Given data:
-----
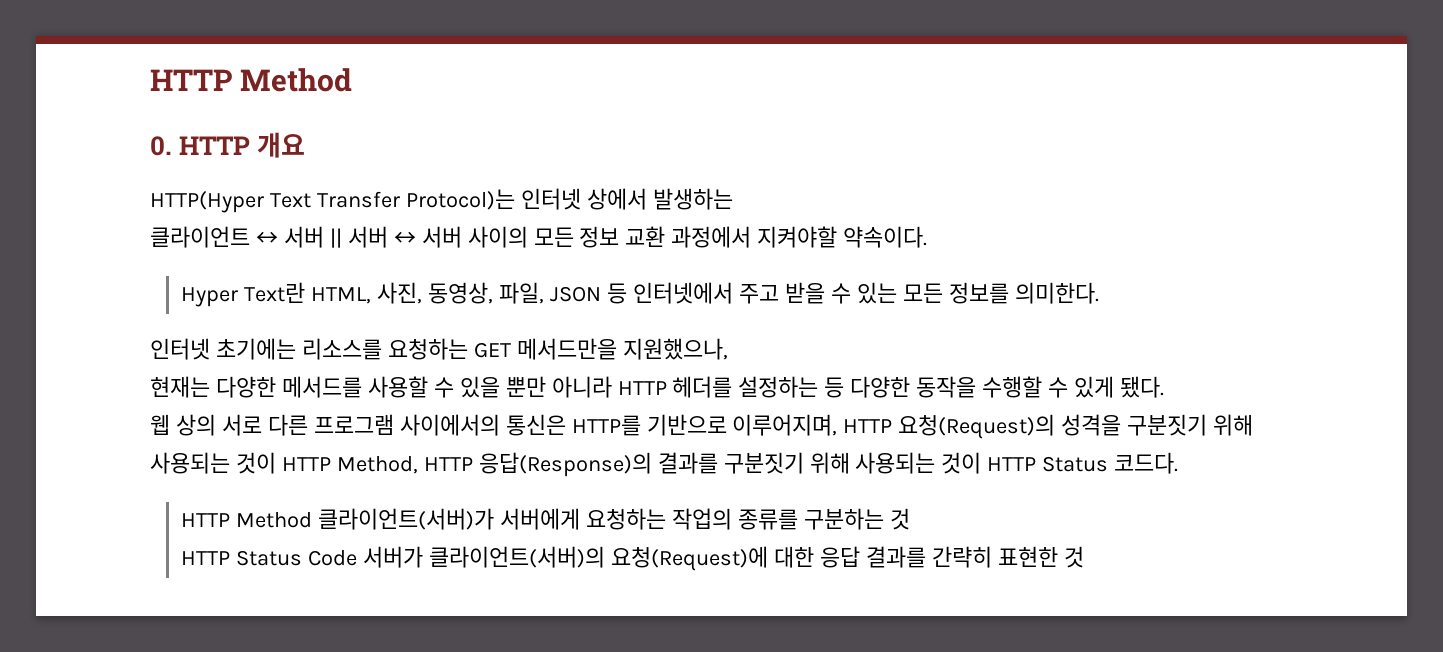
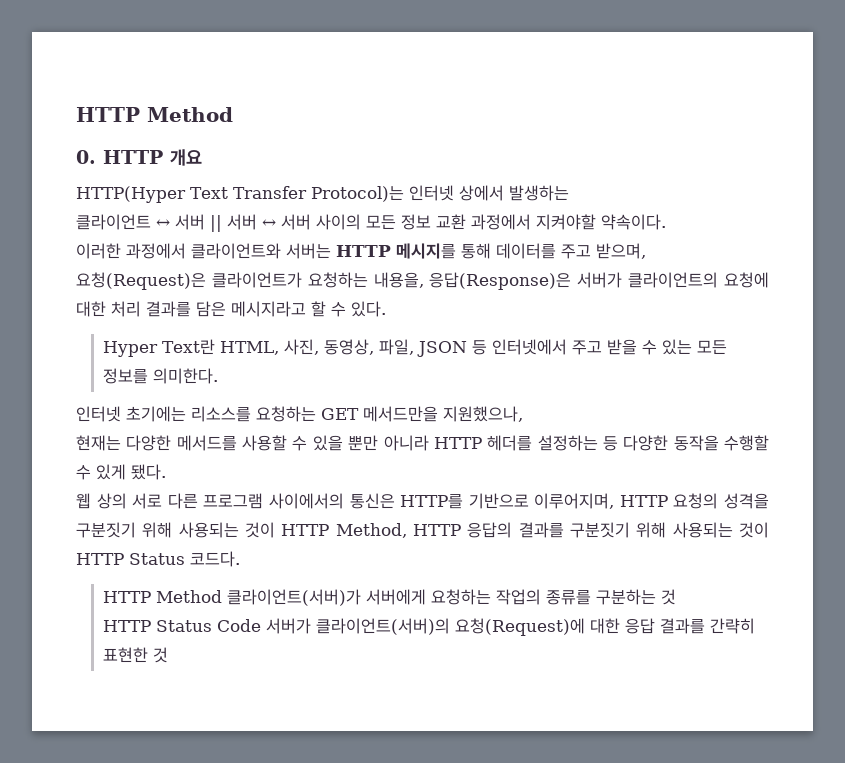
(928, 237) none -> [76,243,646,259] [76,272,769,290] [76,301,386,317] // 이러한 과정에서 클라이언트와 서버는 HTTP 메시지를 통해 데이터를 주고 받으며, 요청(Request)은 클라이언트가 요청하는 내용을, 응답(Response)은 서버가 클라이언트의 요청에 대한 처리 결과를 담은 메시지라고 할 수 있다.
[898,414,1056,439] 요청(Request)의 -> [673,493,719,509] 요청의
[478,452,652,477] 응답(Response)의 -> [467,522,513,538] 응답의

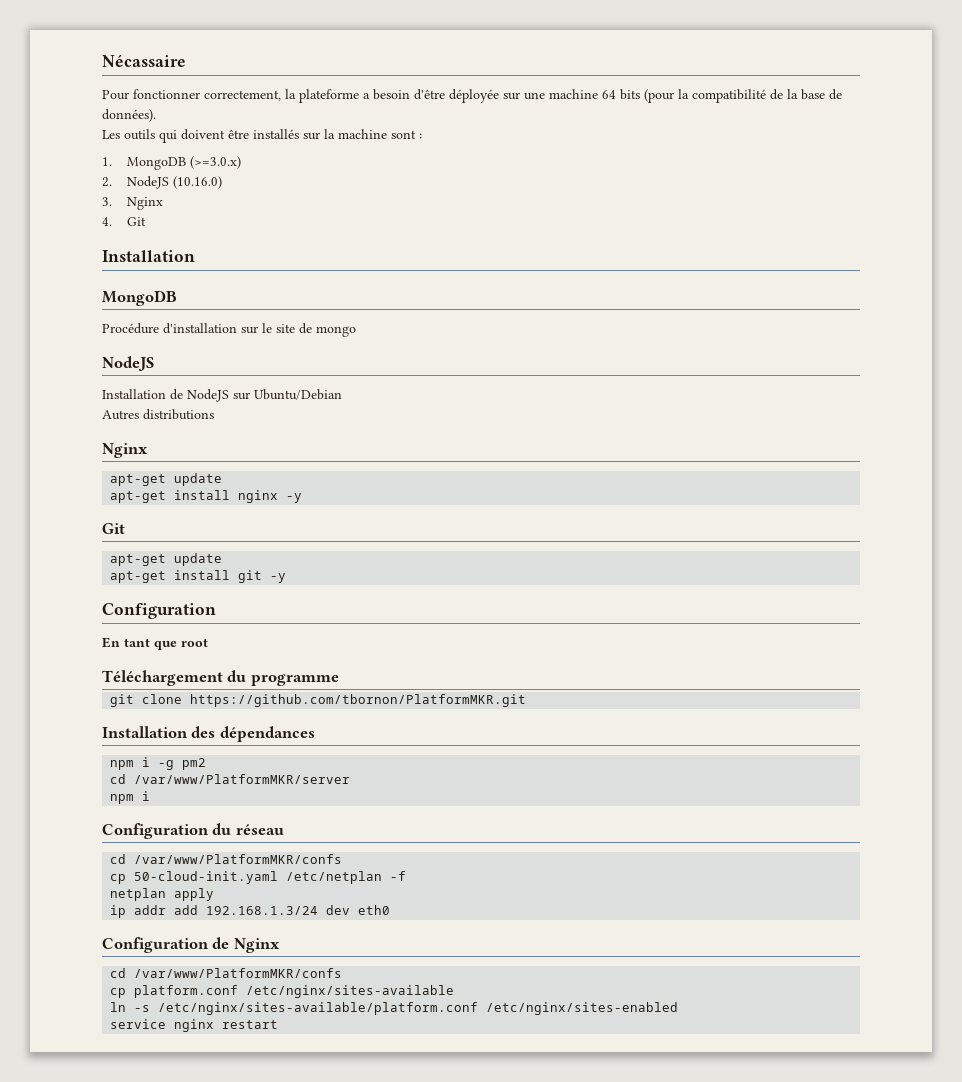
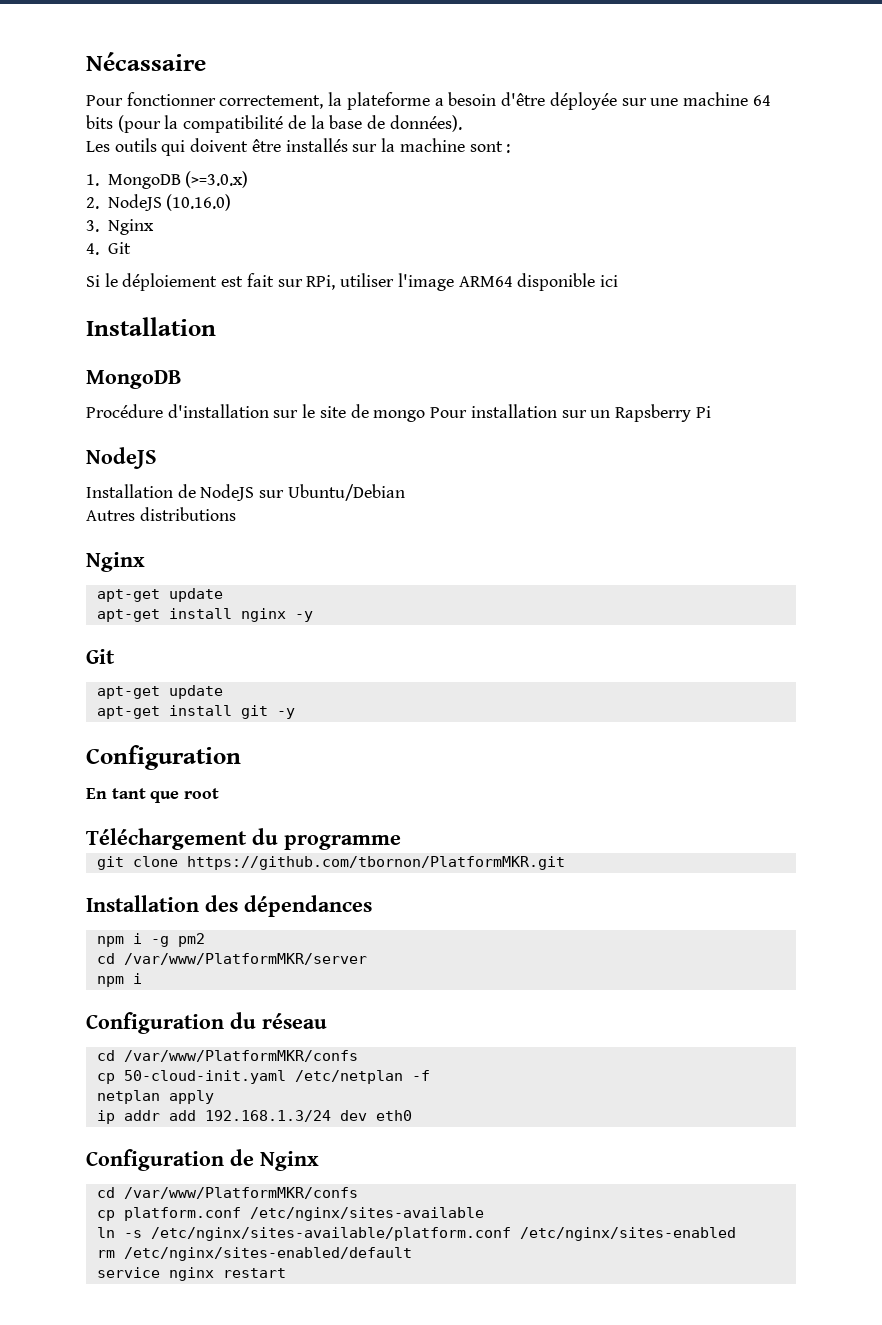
(146, 221) none -> [86,273,618,291] // Si le déploiement est fait sur RPi, utiliser l'image ARM64 disponible ici
(356, 331) none -> [430,404,711,422] Pour installation sur un Rapsberry Pi
(679, 1008) none -> [96,1247,412,1261] // rm /etc/nginx/sites-enabled/default

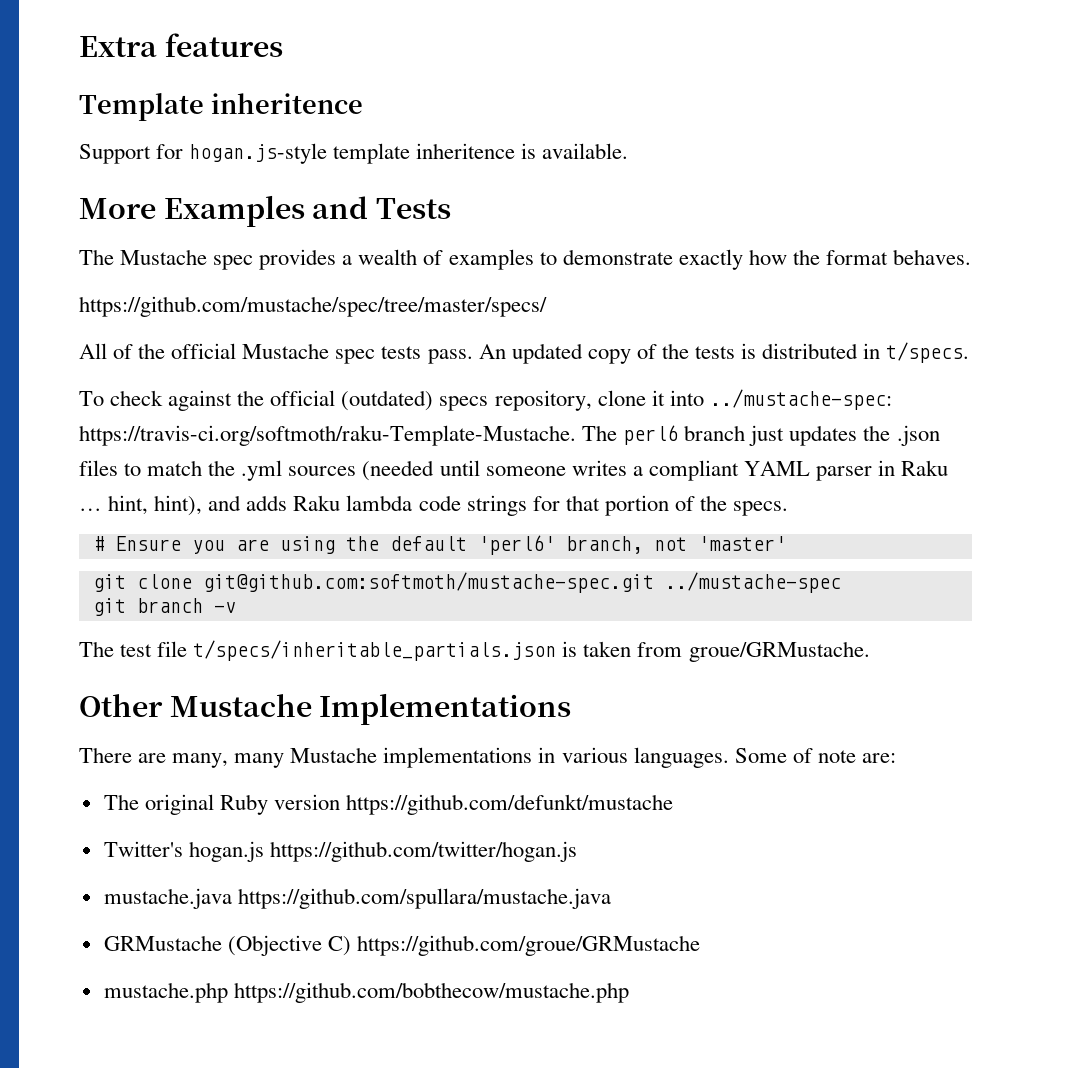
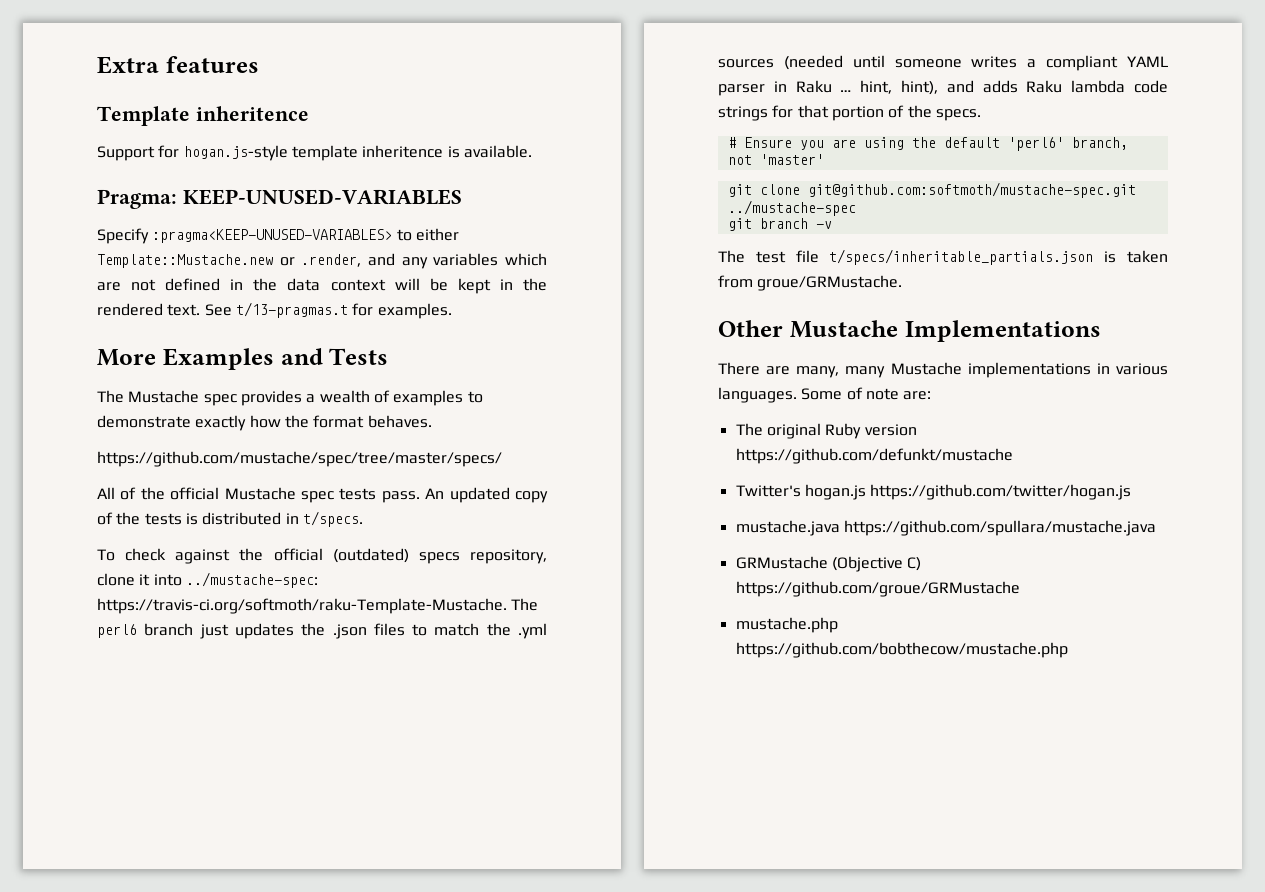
(629, 151) none -> [97,189,462,209] [97,228,459,244] [97,253,548,269] [97,278,548,294] [97,302,452,319] // Pragma: KEEP-UNUSED-VARIABLES // Specify :pragma<KEEP-UNUSED-VARIABLES> to either Template::Mustache.new or .render, and any variables which are not defined in the data context will be kept in the rendered text. See t/13-pragmas.t for examples.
-----
Description of the task:
Transcribe the preceding listing in its entirety and with exact wording, leaving out pictures.

Exercise result:
(928, 237) none -> [76,243,646,259] [76,272,769,290] [76,301,386,317] // 이러한 과정에서 클라이언트와 서버는 HTTP 메시지를 통해 데이터를 주고 받으며, 요청(Request)은 클라이언트가 요청하는 내용을, 응답(Response)은 서버가 클라이언트의 요청에 대한 처리 결과를 담은 메시지라고 할 수 있다.
[898,414,1056,439] 요청(Request)의 -> [673,493,719,509] 요청의
[478,452,652,477] 응답(Response)의 -> [467,522,513,538] 응답의

(146, 221) none -> [86,273,618,291] // Si le déploiement est fait sur RPi, utiliser l'image ARM64 disponible ici
(356, 331) none -> [430,404,711,422] Pour installation sur un Rapsberry Pi
(679, 1008) none -> [96,1247,412,1261] // rm /etc/nginx/sites-enabled/default

(629, 151) none -> [97,189,462,209] [97,228,459,244] [97,253,548,269] [97,278,548,294] [97,302,452,319] // Pragma: KEEP-UNUSED-VARIABLES // Specify :pragma<KEEP-UNUSED-VARIABLES> to either Template::Mustache.new or .render, and any variables which are not defined in the data context will be kept in the rendered text. See t/13-pragmas.t for examples.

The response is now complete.